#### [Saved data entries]
####################
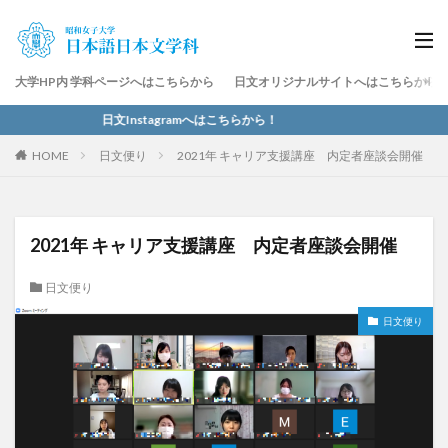
大学HP内 学科ページへはこちらから
日文オリジナルサイトへはこちらから
日文Instagramへはこちらから！
HOME
日文便り
2021年 キャリア支援講座 内定者座談会開催
2021年 キャリア支援講座 内定者座談会開催
日文便り
日文便り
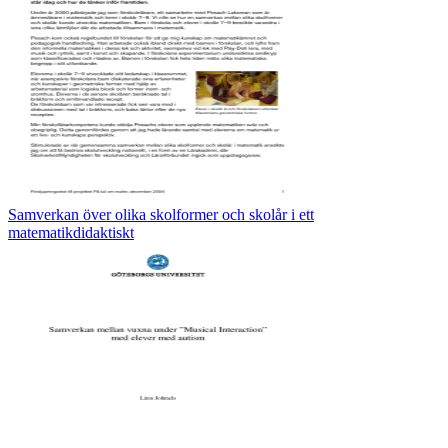
Samverkan över olika skolformer och skolår i ett
matematikdidaktiskt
####################
#### [What the task asks]
Copy every line of the data above word for word, leaving out the pictures.

#### [Solution to this exercise]
大学HP内 学科ページへはこちらから
日文オリジナルサイトへはこちらから
日文Instagramへはこちらから！
HOME
日文便り
2021年 キャリア支援講座 内定者座談会開催
2021年 キャリア支援講座 内定者座談会開催
日文便り
日文便り
Samverkan över olika skolformer och skolår i ett
matematikdidaktiskt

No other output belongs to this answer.